Sering kami menerima orang tua yang mengeluh karena anaknya susah diatur dan 
tidak bisa diam dan duduk tenang. Biasanya orang tua ingin anaknya dapat duduk 
manis dengan tenang dan tidak banyak bertingkah, terlebih pada saat bertamu, 
atau di tempat umum.
 
Kami sangat mengerti bahwa sebagai orang tua, tidak ingin anaknya membuat 
masalah seperti memecahkan vas bunga milik orang lain pada saat bertamu. Dapat 
dibayangkan malu rasanya jika anak merusakkan benda milik orang lain. Betapa 
repotnya kita jika mengalami kejadian semacam itu.
 
Namun apakah anda sebagai orang tua mengerti apa yang sedang dipikirkan anak 
anda saat mulai sibuk dan banyak tingkah? Apa yang dirasakannya saat dia 
menyadari bahwa ia telah merusakkan benda milik orang lain?
 
Kita bahas lebih dahulu apa yang dipikirkannya saat mulai bandel. Sebagai 
seorang anak, jika ia dilahirkan dengan kecerdasan tinggi, biasanya setiap anak 
yang lahir normal sangatlah cerdas, pada saat ia melihat tempat baru dengan 
berbagai hal yang baru, ia mendapatkan berbagai ide baru. Ide-ide ini 
membanjiri pikirannya dan mendorongnya untuk segera mencoba dan mempelajari 
berbagai hal baru yang tampaknya mengasyikkan.
 
Ia akan melakukan beberapa percobaan seperti: mengamati; apakah situasi 
keamanannya baik untuk dia bermain? menguji hasil pengamatan; apakah 
betul-betul aman sesuai dengan kesimpulan pengamatan sebelumnya dengan cara 
mulai mendekati objek yang baru dikenalnya. Setelah yakin aman, ia akan mulai 
membiasakan diri dengan cara melakukan pengamatan dari objek baru tadi. Anak 
akan mencoba menyentuh, bicara, memanggil, teriak, berjalan atau berlari, 
bahkan teknik-teknik unik yang baru dikuasainya untuk mendapatkan kesimpulan 
baru. Semua hal tersebut dilakukan secara sistematis sama persis dengan yang 
dilakukan para peneliti di laboratorium, dan hebatnya anak-anak sudah 
mengetahui metode penelitiannya. Hasrat serta rasa penasarannyalah yang 
mendorong dia untuk melakukan penelitian dalam bentuk persiapan permainan.
 
Adalah wajar jika dalam proses penelitian mereka akan menemukan kesalahan. 
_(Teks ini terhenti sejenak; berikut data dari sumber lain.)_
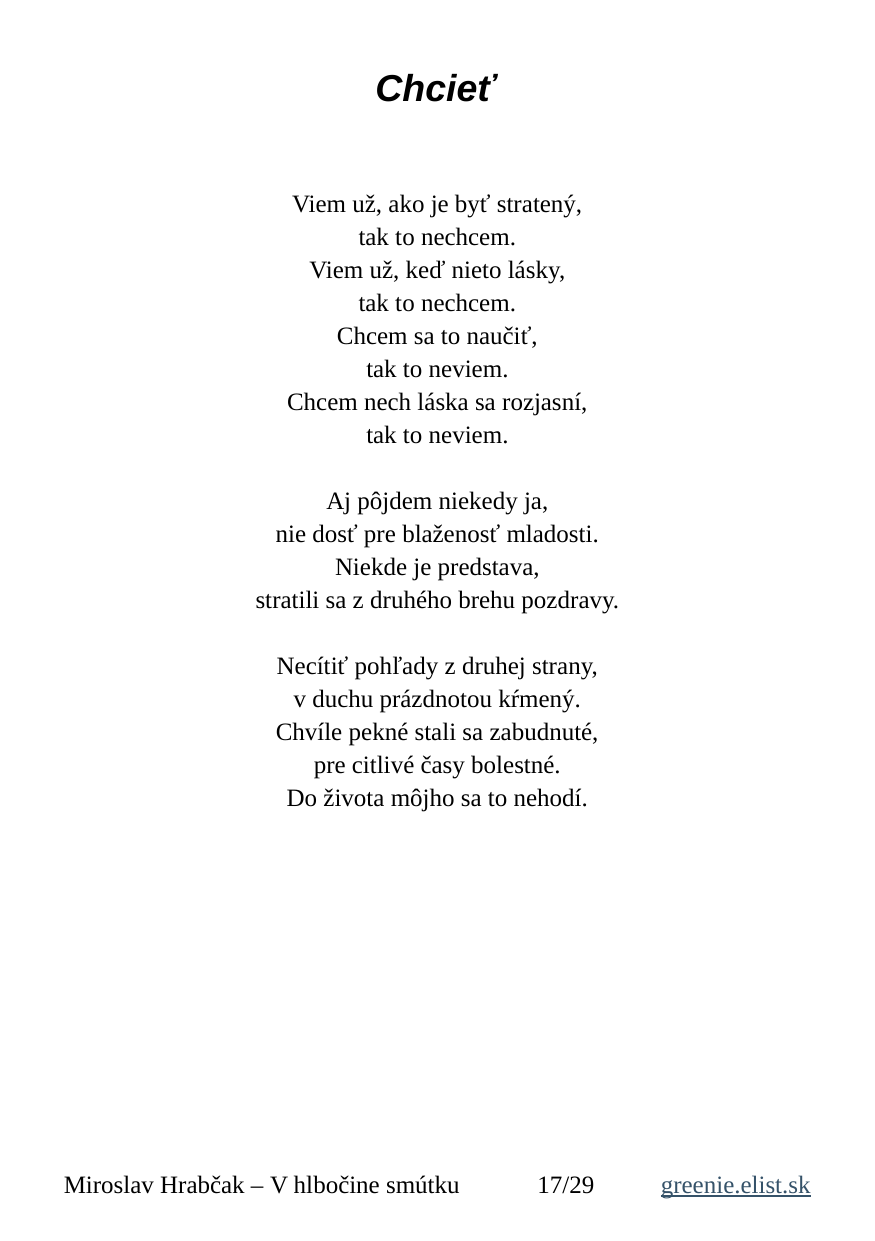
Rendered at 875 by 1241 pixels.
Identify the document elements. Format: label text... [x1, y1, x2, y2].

subtitle Chcieť [41, 66, 833, 109]
text v duchu prázdnotou kŕmený. [41, 684, 833, 713]
text tak to neviem. [41, 354, 833, 382]
text stratili sa z druhého brehu pozdravy. [41, 585, 833, 614]
text Do života môjho sa to nehodí. [41, 783, 833, 812]
text Chcem sa to naučiť, [41, 321, 833, 349]
text nie dosť pre blaženosť mladosti. [41, 519, 833, 548]
text Chcem nech láska sa rozjasní, [41, 387, 833, 416]
text Necítiť pohľady z druhej strany, [41, 651, 833, 680]
text Chvíle pekné stali sa zabudnuté, [41, 717, 833, 746]
text Niekde je predstava, [41, 552, 833, 581]
text tak to nechcem. [41, 222, 833, 250]
text Viem už, keď nieto lásky, [41, 255, 833, 283]
text pre citlivé časy bolestné. [41, 750, 833, 779]
text tak to nechcem. [41, 288, 833, 316]
text Viem už, ako je byť stratený, [41, 189, 833, 217]
text Aj pôjdem niekedy ja, [41, 486, 833, 514]
text tak to neviem. [41, 420, 833, 448]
Secara alami anak akan menangis saat melakukan kesalahan. Misalnya memecahkan 
vas bunga kristal milik ibunya. Perlu anda ketahui, baik anak maupun orang 
dewasa saat menemui masalah karena berbuat salah akan berusaha mencari dukungan 
dengan cara meminta pertolongan. Jika anda yang menemui masalah, anda akan 
meminta nasehat ke orang yang anda kenal atau siapa saja yang ada. Tetapi anak 
kecil meminta tolong dengan cara yang berbeda.
 
Anak kecil akan menangis. Dia belum bisa bercerita bahwa dia melakukan 
kesalahan dan butuh pertolongan, jadi dia menangis. Saat menangis dia berharap 
orang tuanya akan datang menenangkan dirinya lalu memberitahu dia apa yang 
harus dia lakukan. Bagaimana perasaannya saat mengetahui bukan dukungan yang ia 
dapat tetapi bentakan karena ia ingin tahu sesuatu. Tentu saja ia kecewa.
 
Jika kekecewaan ini semakin banyak, ia akan berhenti penasaran selamanya. Ia 
akan berpikir berkali-kali untuk meminta tolong orang tuanya, dia akan sangat 
benci kesalahan. Maka hilang satu lagi anak cerdas di muka bumi ini.
 
Jadi sadarkah anda jika anak anda sangat cerdas dengan rasa ingin tahunya?